= TASK STATEMENT =
In the data below, set down exactly the lines from the one containing "the scene) (inches)." up to and including the one containing "316 271 807.7". Leave the pictures out.
Top of DATASET EXCERPTS
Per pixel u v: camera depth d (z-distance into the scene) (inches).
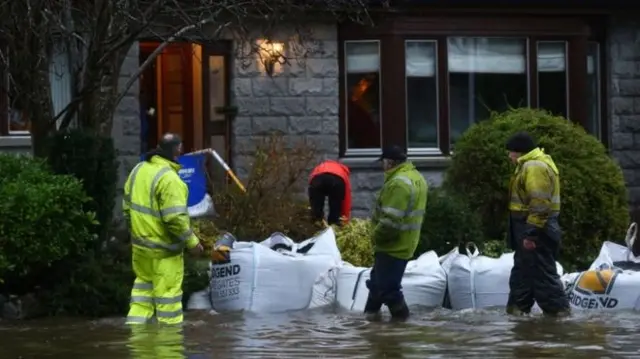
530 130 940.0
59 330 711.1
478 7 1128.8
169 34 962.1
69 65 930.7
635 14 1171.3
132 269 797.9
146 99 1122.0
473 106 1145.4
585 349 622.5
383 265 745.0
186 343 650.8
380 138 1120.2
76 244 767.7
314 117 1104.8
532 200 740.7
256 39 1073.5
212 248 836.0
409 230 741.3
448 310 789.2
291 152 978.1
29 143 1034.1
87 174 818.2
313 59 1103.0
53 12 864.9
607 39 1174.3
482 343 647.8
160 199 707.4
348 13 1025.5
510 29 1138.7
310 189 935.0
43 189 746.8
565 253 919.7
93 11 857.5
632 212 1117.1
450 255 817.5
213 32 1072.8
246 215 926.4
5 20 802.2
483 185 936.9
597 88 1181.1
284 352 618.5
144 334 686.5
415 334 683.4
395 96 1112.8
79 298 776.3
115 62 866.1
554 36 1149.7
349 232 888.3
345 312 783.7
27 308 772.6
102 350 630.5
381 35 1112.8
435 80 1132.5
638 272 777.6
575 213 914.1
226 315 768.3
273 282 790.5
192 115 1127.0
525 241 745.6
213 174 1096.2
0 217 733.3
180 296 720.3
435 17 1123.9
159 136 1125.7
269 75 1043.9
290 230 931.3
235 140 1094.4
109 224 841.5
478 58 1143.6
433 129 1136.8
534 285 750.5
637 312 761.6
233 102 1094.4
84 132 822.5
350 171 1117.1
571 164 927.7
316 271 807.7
Bottom of DATASET EXCERPTS
Top of DATASET EXCERPTS
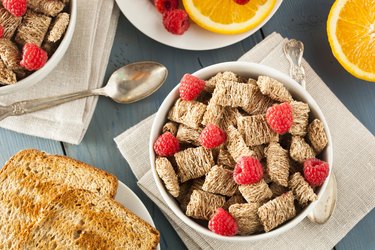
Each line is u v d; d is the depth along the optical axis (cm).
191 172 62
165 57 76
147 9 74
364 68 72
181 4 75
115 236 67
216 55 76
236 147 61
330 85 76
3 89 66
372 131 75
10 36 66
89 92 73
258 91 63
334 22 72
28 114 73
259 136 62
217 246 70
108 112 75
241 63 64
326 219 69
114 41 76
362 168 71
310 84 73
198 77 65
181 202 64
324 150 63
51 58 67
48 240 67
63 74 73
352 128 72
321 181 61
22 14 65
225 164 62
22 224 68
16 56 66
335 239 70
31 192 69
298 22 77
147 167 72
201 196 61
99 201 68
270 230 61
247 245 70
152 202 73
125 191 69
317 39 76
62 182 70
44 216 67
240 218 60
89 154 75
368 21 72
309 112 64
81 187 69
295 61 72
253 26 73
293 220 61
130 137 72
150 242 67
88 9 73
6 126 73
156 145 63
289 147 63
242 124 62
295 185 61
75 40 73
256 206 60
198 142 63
Bottom of DATASET EXCERPTS
Top of DATASET EXCERPTS
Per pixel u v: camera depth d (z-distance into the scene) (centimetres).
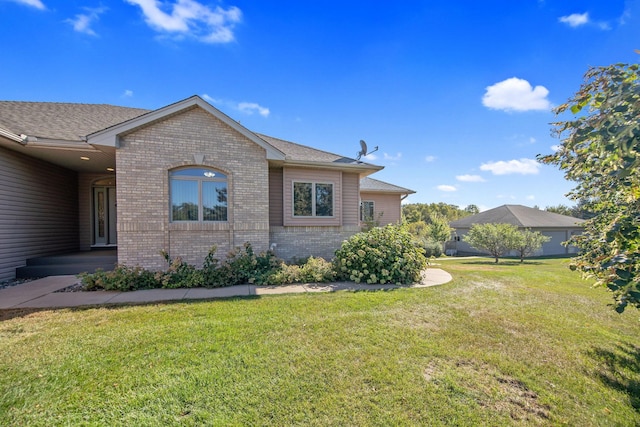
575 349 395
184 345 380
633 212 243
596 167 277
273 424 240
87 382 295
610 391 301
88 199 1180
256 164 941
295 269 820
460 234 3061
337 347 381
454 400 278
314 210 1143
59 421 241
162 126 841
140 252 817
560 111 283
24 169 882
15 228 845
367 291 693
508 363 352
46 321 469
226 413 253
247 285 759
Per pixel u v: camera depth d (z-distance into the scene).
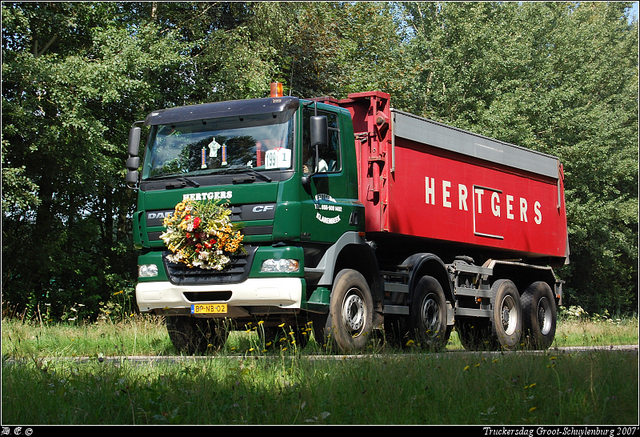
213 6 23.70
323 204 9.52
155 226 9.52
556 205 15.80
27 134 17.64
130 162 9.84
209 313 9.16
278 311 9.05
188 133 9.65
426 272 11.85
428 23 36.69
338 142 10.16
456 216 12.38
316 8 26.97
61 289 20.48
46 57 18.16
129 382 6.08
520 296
Bottom of DATASET EXCERPTS
= RESPONSE TO THIS TASK =
Per pixel u v: camera depth d (z-distance into the scene) (inches).
530 130 940.0
59 330 711.1
478 7 1128.8
169 34 962.1
69 65 930.7
635 14 1171.3
132 269 797.9
146 99 1122.0
473 106 1145.4
585 349 622.5
383 265 745.0
186 343 650.8
380 138 1120.2
76 244 767.7
314 117 1104.8
532 200 740.7
256 39 1073.5
212 248 836.0
409 230 741.3
448 310 789.2
291 152 978.1
29 143 1034.1
87 174 818.2
313 59 1103.0
53 12 864.9
607 39 1174.3
482 343 647.8
160 199 707.4
348 13 1025.5
510 29 1138.7
310 189 935.0
43 189 746.8
565 253 919.7
93 11 857.5
632 212 1117.1
450 255 817.5
213 32 1072.8
246 215 926.4
5 20 802.2
483 185 936.9
597 88 1181.1
284 352 618.5
144 334 686.5
415 334 683.4
395 96 1112.8
79 298 776.3
115 62 866.1
554 36 1149.7
349 232 888.3
345 312 783.7
27 308 772.6
102 350 630.5
381 35 1112.8
435 80 1132.5
638 272 777.6
575 213 914.1
226 315 768.3
273 282 790.5
192 115 1127.0
525 241 745.6
213 174 1096.2
0 217 733.3
180 296 720.3
435 17 1123.9
159 136 1125.7
269 75 1043.9
290 230 931.3
235 140 1094.4
109 224 841.5
478 58 1143.6
433 129 1136.8
534 285 750.5
637 312 761.6
233 102 1094.4
84 132 822.5
350 171 1117.1
571 164 927.7
316 271 807.7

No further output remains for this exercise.